Тот встал и снова подошел к продолжавшему сидеть Преклю.

— Значит, желаете посмотреть на мои картины, — проговорил он. — Имейте в виду, это небезопасно. Я могу вскрыть человеку сердечную сумку и продержать его в таком виде семь тысяч лет. Предупреждаю, мне уже не раз приходилось спускать людей в уборную. Так что если вас привело ко мне пустое любопытство, спущу и вас туда же. И тогда вы будете неважно выглядеть на Страшном суде.

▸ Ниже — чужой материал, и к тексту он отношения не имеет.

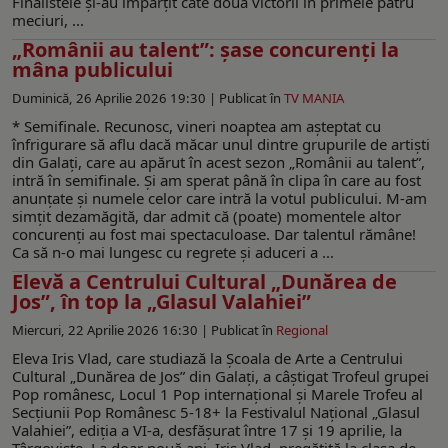
Finalistele și-au împărțit câte două victorii în primele patru
meciuri, ...
„Românii au talent”: şase concurenţi la
mâna publicului
Duminică, 26 Aprilie 2026 19:30 |
Publicat în
TV MANIA
* Semifinale. Recunosc, vineri noaptea am aşteptat cu
înfrigurare să aflu dacă măcar unul dintre grupurile de artişti
din Galaţi, care au apărut în acest sezon „Românii au talent”,
intră în semifinale. Şi am sperat până în clipa în care au fost
anunţate şi numele celor care intră la votul publicului. M-am
simţit dezamăgită, dar admit că (poate) momentele altor
concurenţi au fost mai spectaculoase. Dar talentul rămâne!
Ca să n-o mai lungesc cu regrete şi aduceri a ...
Elevă a Centrului Cultural „Dunărea de
Jos”, în top la „Glasul Valahiei”
Miercuri, 22 Aprilie 2026 16:30 |
Publicat în
Regional
Eleva Iris Vlad, care studiază la Şcoala de Arte a Centrului
Cultural „Dunărea de Jos” din Galaţi, a câștigat Trofeul grupei
Pop românesc, Locul 1 Pop internațional şi Marele Trofeu al
Secțiunii Pop Românesc 5-18+ la Festivalul Național „Glasul
Valahiei”, ediția a VI-a, desfășurat între 17 şi 19 aprilie, la
Târgoviște. La doar nouă ani, Iris Vlad, pregătită la clasa de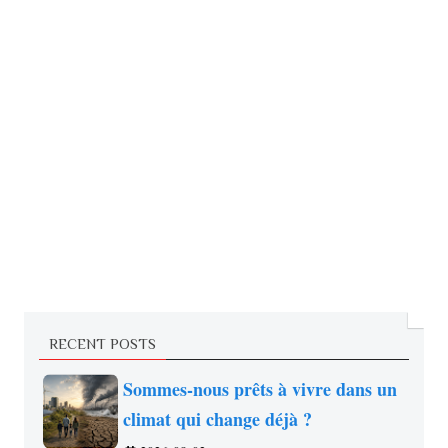
RECENT POSTS
Sommes-nous prêts à vivre dans un
climat qui change déjà ?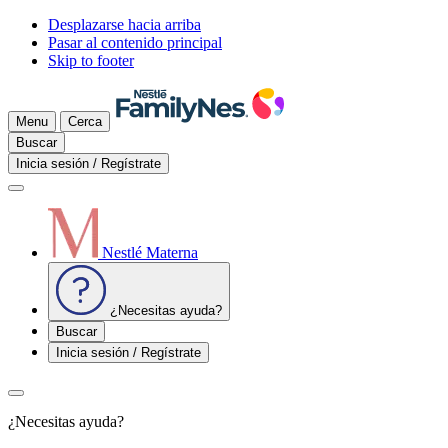
Desplazarse hacia arriba
Pasar al contenido principal
Skip to footer
Menu
Cerca
Buscar
Inicia sesión / Regístrate
Nestlé Materna
¿Necesitas ayuda?
Buscar
Inicia sesión / Regístrate
¿Necesitas ayuda?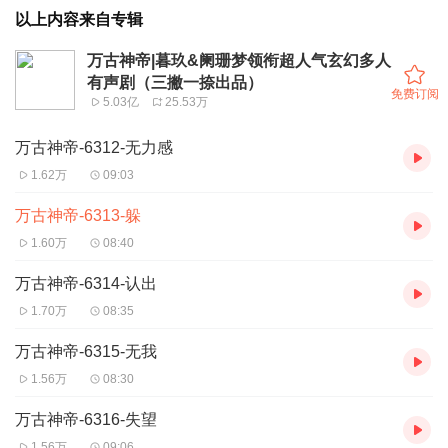
以上内容来自专辑
万古神帝|暮玖&阑珊梦领衔超人气玄幻多人
有声剧（三撇一捺出品）
免费订阅
5.03亿
25.53万
万古神帝-6312-无力感
1.62万
09:03
万古神帝-6313-躲
1.60万
08:40
万古神帝-6314-认出
1.70万
08:35
万古神帝-6315-无我
1.56万
08:30
万古神帝-6316-失望
1.56万
09:06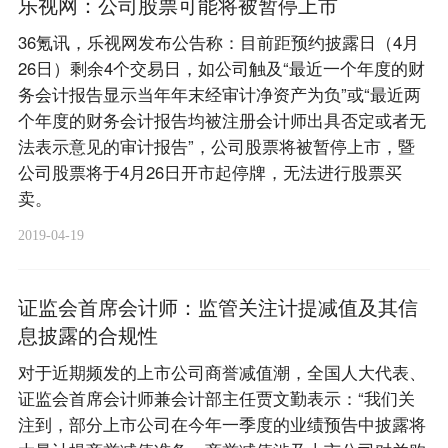
乐视网：公司股票可能将被暂停上市
36氪讯，乐视网发布公告称：目前距预约披露日（4月
26日）剩余4个交易日，如公司触及“最近一个年度的财
务会计报告显示当年年末经审计净资产为负”或“最近两
个年度的财务会计报告均被注册会计师出具否定或者无
法表示意见的审计报告”，公司股票将被暂停上市，暨
公司股票将于4月26日开市起停牌，无法进行股票买
卖。
2019-04-19
证监会首席会计师：监管关注计提减值及其信
息披露的合规性
对于近期频发的上市公司商誉减值潮，全国人大代表、
证监会首席会计师兼会计部主任贾文勤表示：“我们关
注到，部分上市公司在今年一季度的业绩预告中披露将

— Нельзя ли мне закурить трубку перед тем, как вы начнете показывать картины? — опять попросил Каспар Прекль.

Эта просьба пришлась, очевидно, по душе художнику Ландхольцеру. Пока Каспар Прекль раскуривал трубку, он перебирал картины, повернутые лицом к стене. Доставал с полок, из ящиков большие, перевязанные шнурками пакеты. С помощью причудливого на вид механизма спустил такие же пакеты с потолка. Лукаво погрозив Преклю, стал под конец на колени: оказалось, что и под половицами у него лежат свернутые в трубку рисунки. Казалось, видения художника Ландхольцера заполонили всю комнату. Уложив пакеты в ряд, один подле другого, он уселся. Точно и не собирался их развертывать.